## Exercise prompt
Reproduce each line of the material below word for word, leaving out the pictures.

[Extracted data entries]
------------------------------------------------------------------------
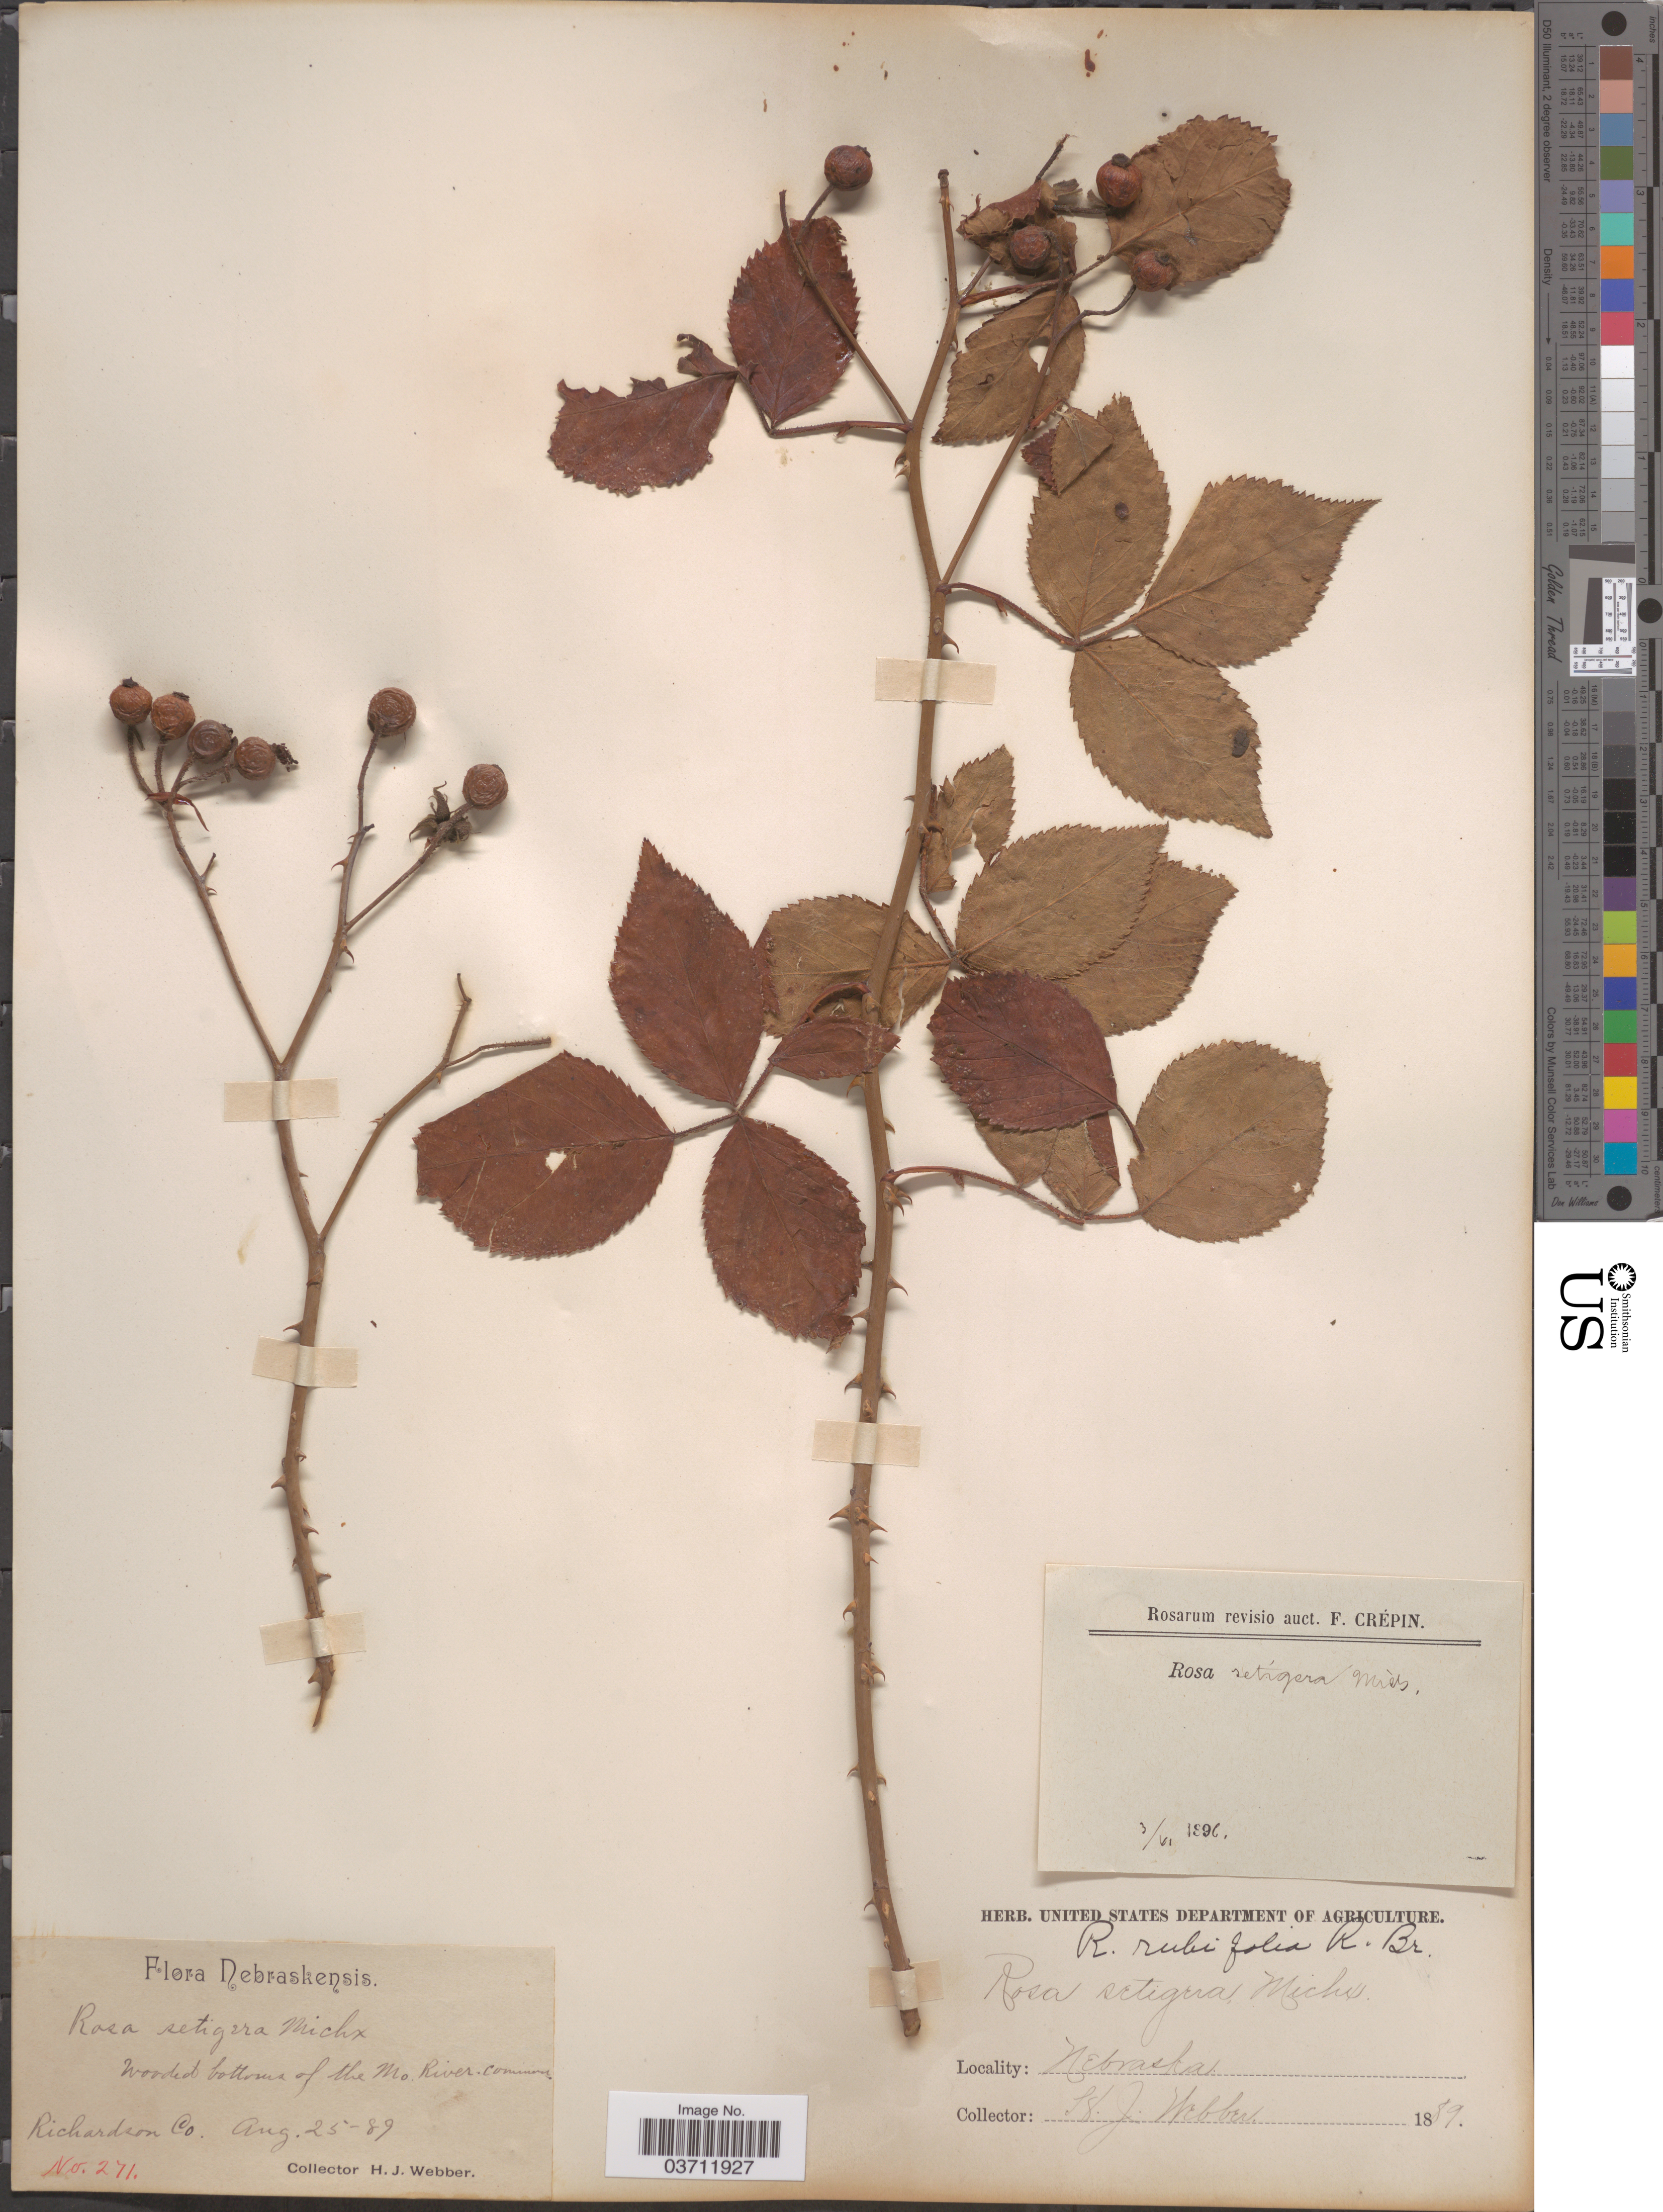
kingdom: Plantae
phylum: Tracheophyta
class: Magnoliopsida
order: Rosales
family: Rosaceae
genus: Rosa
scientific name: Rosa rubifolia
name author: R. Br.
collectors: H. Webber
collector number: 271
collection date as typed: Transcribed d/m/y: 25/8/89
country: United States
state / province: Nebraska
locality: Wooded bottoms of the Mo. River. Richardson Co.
------------------------------------------------------------------------
## Response for this exercise
kingdom: Plantae
phylum: Tracheophyta
class: Magnoliopsida
order: Rosales
family: Rosaceae
genus: Rosa
scientific name: Rosa rubifolia
name author: R. Br.
collectors: H. Webber
collector number: 271
collection date as typed: Transcribed d/m/y: 25/8/89
country: United States
state / province: Nebraska
locality: Wooded bottoms of the Mo. River. Richardson Co.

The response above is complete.